Housebreaking your dog doesn’t have to be stressful, however. There are many ways to ensure that he learns the appropriate places and times to relieve himself and generally, it will take some adjusting for a dog who is not used to the way your house is run. With a regular routine, you can be at ease knowing that your carpet will survive another day.

Defining Tasks

Housebreaking your dog in order to prevent him from using your carpet as a bathroom is really just a matter of prevention. Dogs will often relieve themselves multiple times in the same place, especially if the scent of their previous accident lingers. It’s important to take steps to keep this from happening in the first place and ensure that you thoroughly clean any area where he does pee to keep him from being drawn to the same spot again.

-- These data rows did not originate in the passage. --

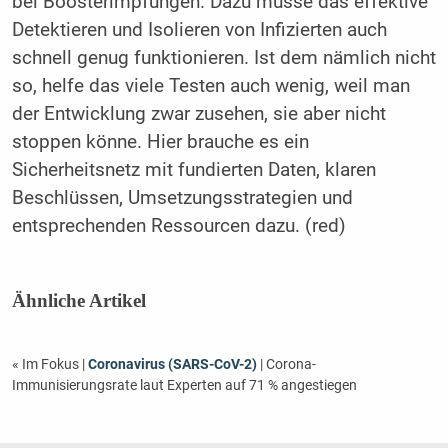
bei Boosterimpfungen. Dazu müsse das effektive
Detektieren und Isolieren von Infizierten auch
schnell genug funktionieren. Ist dem nämlich nicht
so, helfe das viele Testen auch wenig, weil man
der Entwicklung zwar zusehen, sie aber nicht
stoppen könne. Hier brauche es ein
Sicherheitsnetz mit fundierten Daten, klaren
Beschlüssen, Umsetzungsstrategien und
entsprechenden Ressourcen dazu. (red)
Ähnliche Artikel
« Im Fokus
|
Coronavirus (SARS-CoV-2)
| Corona-
Immunisierungsrate laut Experten auf 71 % angestiegen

Keeping your dog from peeing on your carpet may seem difficult the older he gets, but these methods can be utilized for a dog of any age, puppies included. Each one takes just a few days or a week or two to adjust to and can solve your problem with relative patience and repetition. Staying committed, using positive reinforcement, and remaining persistent will help you get your nice and comfortable carpet staying clean.

Getting Started

Establishing a routine for dogs is important. No matter which method you use, you want to be consistent with it. Don’t do it one way on Monday and do it differently on Tuesday. Your dog will thank you for the easy-to-remember process to relieve himself and you will be much happier as a result.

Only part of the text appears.